__Exercise instructions__
Reply solely with the number of lines, in the records underneath, that include the word "sadece".
BEGIN Exercise materials
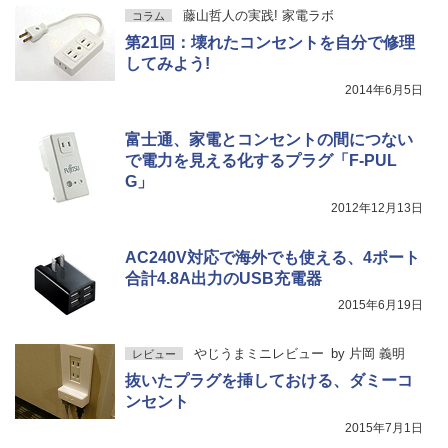
藤山哲人の実践! 家電ラボ
コラム
第21回：壊れたコンセントを自分で修理
してみよう!
2014年6月5日
富士通、家電とコンセントの間につない
で電力を見える化するプラグ「F-PUL
G」
2012年12月13日
AC240V対応で海外でも使える、4ポート
合計4.8A出力のUSB充電器
2015年6月19日
やじうまミニレビュー
by
片岡 義明
レビュー
抜いたプラグを挿しておける、ダミーコ
ンセント
2015年7月1日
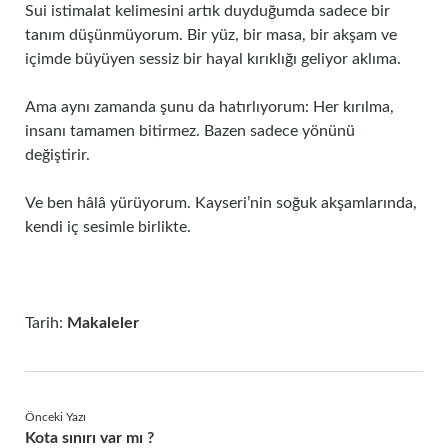
Sui istimalat kelimesini artık duyduğumda sadece bir
tanım düşünmüyorum. Bir yüz, bir masa, bir akşam ve
içimde büyüyen sessiz bir hayal kırıklığı geliyor aklıma.
Ama aynı zamanda şunu da hatırlıyorum: Her kırılma,
insanı tamamen bitirmez. Bazen sadece yönünü
değiştirir.
Ve ben hâlâ yürüyorum. Kayseri’nin soğuk akşamlarında,
kendi iç sesimle birlikte.
Tarih:
Makaleler
Önceki Yazı
Kota sınırı var mı ?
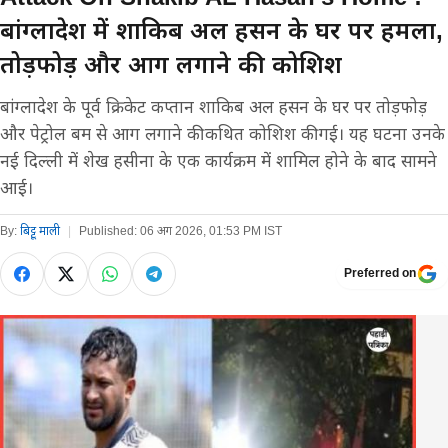
बांग्लादेश में शाकिब अल हसन के घर पर हमला,
तोड़फोड़ और आग लगाने की कोशिश
बांग्लादेश के पूर्व क्रिकेट कप्तान शाकिब अल हसन के घर पर तोड़फोड़
और पेट्रोल बम से आग लगाने की कथित कोशिश की गई। यह घटना उनके
नई दिल्ली में शेख हसीना के एक कार्यक्रम में शामिल होने के बाद सामने
आई।
By:
बिट्टू माली
|
Published:
06 अग 2026, 01:53 PM IST
Preferred on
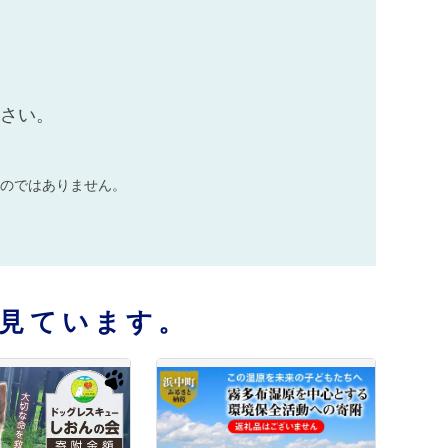
ださい。
のではありません。
見ています。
END Exercise materials
__Result of the exercise__
2